Cute belly! I love Norah in the photo, too. I must have missed something. I didn't realize the big V was today. Give that man a bag of frozen peas!
Dylan has seriously cut back on nursing lately. He only nursed first thing in the morning before we went to Raleigh. I asked him if he wanted milk before we left (It was almost noon.) and he said no. He didn't want to nurse when we got there 2.5 hours later or right before we left about 5 hours after that. He finally nursed once we got home but he went at least 10 hours without nursing at all. Since we've been home he hardly nurses at all during the day. He's been wanting solid food and other drinks instead of milk most of the time.
Is that normal for a 17 month old? I can handle it if it's just normal and just means he's cutting back to only a few times a day. I don't want him to wean yet. I want him to make it until at least 2.
I spent the morning and early afternoon packing. I was planning to pack the little kids up and go to my mother's. Sean and I got a big fight last night and he said something that hurt me so bad that I just wanted to leave and not come back. I sent him a text this morning telling him that he could blame me for everything if he wanted but that wasn't really fair considering I've been trying to get him to do something for years now because we have been crumbling. Either way, I was done and gone. It was up to him to make it worthwhile for me to stay.
He came home around 2, found me in the boys' room packing suitcases, and asked me not to leave. I told him I couldn't stay somewhere that I felt like I wasn't wanted anymore. I asked him why he wanted me to stay. He said because he loves me and he wants to make things work. I told him again that, if that's what he really wants, he needs to do something about it. Just saying the words again with no follow-through is not enough. I'm not going to stick around very long waiting for him to do something.
Can you believe he said he didn't know what to do? I had to tell him again about counseling and how to set it up. I've told him all of this before plus he gets regular info about it at work. He is the person in charge of passing that kind of info on to the other Marines in his unit. So, we shall see. I'm not unpacking.
Ohh my goodness. Listen, honestly, good for you. You've really been trying to make changes and point out where you think you both need to work on things, and he's been just ignoring all of it. Sometimes it takes a threat like leaving to make them realize how serious it all is. I too really hope he sees that things need to change and actually DOES something about it.
Re - the nursing - I've been having the same thoughts. I was wondering how often your LOs are nursing. Sometimes I feel l like it's not enough at all! But, I don't thnk we are anywhere near weaning. He will always nurse when I offer (even if it's only for a few min) and he still asks a few times a day. And it's all he wants when he's hurt or sick. So. I know we are still in the clear as far as that goes.
He's still nursing thru the night, right MW? He might just be too busy to do it during the day. Yesterday when we went out, we were gone from about 11-5 and I offered 3 times, but he only nursed once for about 10 min. I think 10 hours if you're busy and not just sitting around is fairly normal for once in awhile.
That's basically us. The more desperate seeming he gets about it, the less turned on I am. I think it's because it seems less like it's about me, and more like it's just -dis- desire to fill -his- need, kwim?
Yes to this too. Hearing someone describe it as 'filling your cup' made the most sense to me. Once my own cup is full, I feel better able to help fill his cup. And some of that is being able ot enjoy some alone time without anyone tugging on me or asking anything of me.

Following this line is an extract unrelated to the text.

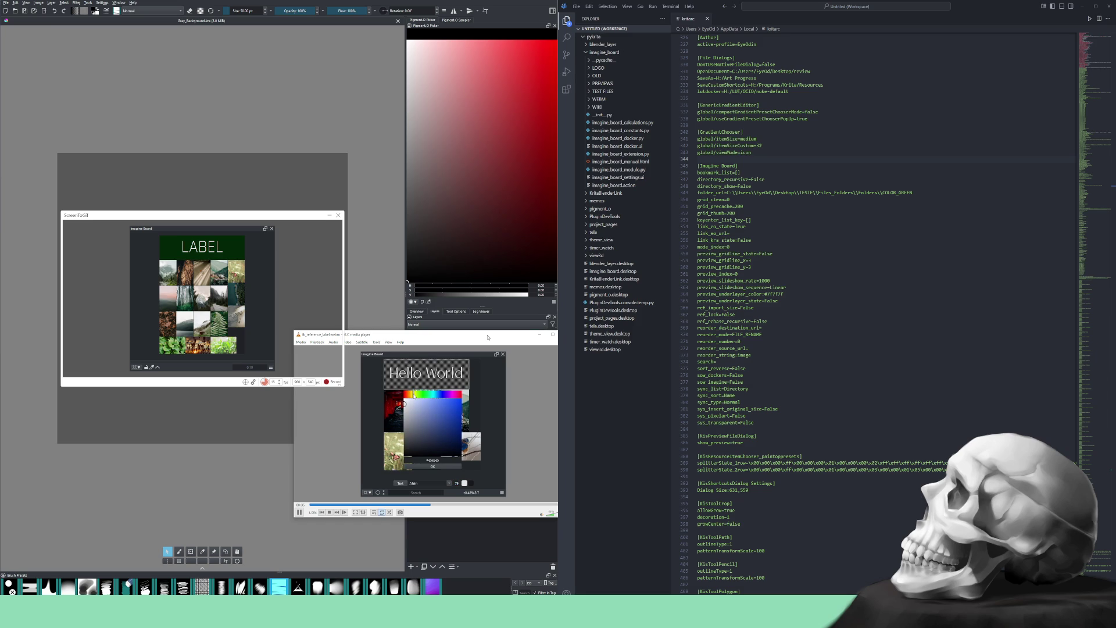
{"action": "left_click", "coordinate": [469, 506]}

I'm really working on filling my cup. It's actually something that was even pointed out in the How to Stop Yelling book I'm reading. We can rarely parent from a peaceful place if we are too tired, hungry, or burnt out b/c we aren't taking care of ourselves first. It's like when you need to put on your oxygen mask first before putting one on your child.
So I'm aiming for at LEAST 30 min of time alone a day (and being in the shower/ on the toilet doesn't count). It helps so much! I definitely helps with my being able to then be intimate with Chris, b/c I feel like my needs are met before I have to give anymore of myself away.
Kat - hooray for the surgery being over! oh man, what a huge step! Hopefully recovery is quick.
AFM - NM going on. Same old. CD8, we dtd yesterday with nothing b/c I'm sure I was safe. So why this morning am I like oh no what did I do?? It's so hard to trust myself even when I know myself and we were safe! Going to try temping again this cycle to see what's what. Hopefully it doesn't make me insane.
School day so I have to go dry my hair and get the kids ready to go.
I've got vacation on my mind. Are we still thinking of going to Myrtle beach this spring? Or should we try for fall? I need to go somewhere!